Find the greatest number that will divide 964, 1238, and 1400, leaving remainders 41, 31, and 51 respectively. What is this greatest number?

Introduction:
This question is another classic remainder and HCF problem. A single number divides several given numbers but leaves different remainders. We must use the differences between the numbers and their remainders to determine the greatest possible divisor.

Given Data / Assumptions:

• On division by the required number N:
• 964 leaves remainder 41
• 1238 leaves remainder 31
• 1400 leaves remainder 51
• We must find the greatest such N.

Concept / Approach:
If N divides 964 and leaves remainder 41, then 964 − 41 is exactly divisible by N. Similarly for the other numbers. Therefore, N divides the adjusted values 964 − 41, 1238 − 31, and 1400 − 51. These adjusted values are all multiples of N, so N must be a common divisor of them. The greatest such N is the HCF of those adjusted values.

Step-by-Step Solution:
Compute adjusted values: 964 − 41 = 923 1238 − 31 = 1207 1400 − 51 = 1349 Now we need HCF(923, 1207, 1349). Observe divisibility: 923 = 13 × 71 1207 = 17 × 71 1349 = 19 × 71 All three numbers have the common factor 71 and no higher common factor. Therefore HCF(923, 1207, 1349) = 71 Hence, the greatest number that satisfies the given conditions is 71

Verification / Alternative check:
Check by division: 964 ÷ 71 gives quotient 13 and remainder 41. 1238 ÷ 71 gives quotient 17 and remainder 31. 1400 ÷ 71 gives quotient 19 and remainder 51. All remainders match the problem statement, confirming that 71 works. No larger common divisor exists because 923, 1207, and 1349 share only 71 as a common prime factor.

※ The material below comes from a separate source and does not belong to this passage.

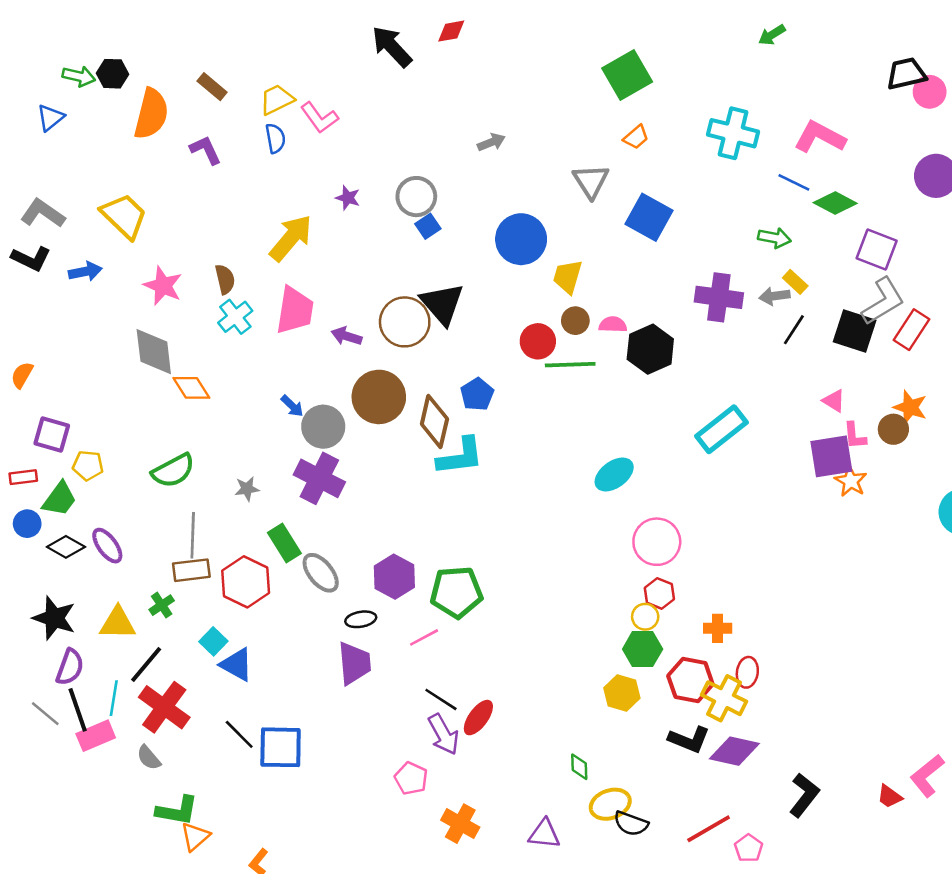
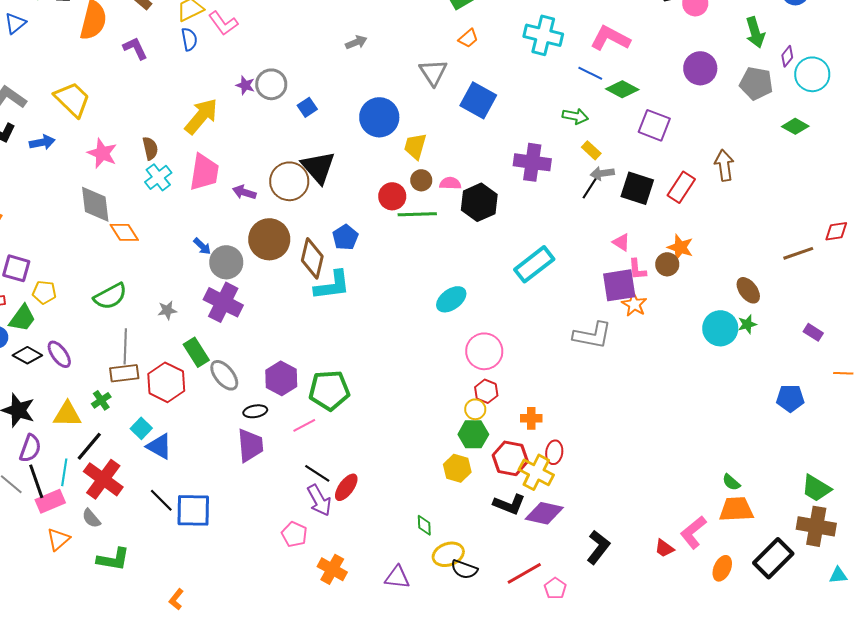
gray circle: (416, 197) -> (271, 84), moved
gray arrow: (774, 296) -> (602, 173), moved
gray L-shape: (883, 301) -> (592, 335), moved, turned 42
orange triangle: (195, 837) -> (58, 539), moved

Why Other Options Are Wrong:
64, 69, and 58 do not divide the adjusted values 923, 1207, and 1349 exactly. At least one of the divisions would leave a non zero remainder, which violates the requirement that N must divide each adjusted value perfectly.

Common Pitfalls:
One common mistake is to try to directly find a number that fits the three original remainders without subtracting them. Another error is to compute the HCF of the original numbers 964, 1238, and 1400, which does not incorporate the remainder information and leads to the wrong answer.

Final Answer:
The greatest number that satisfies all the given conditions is 71.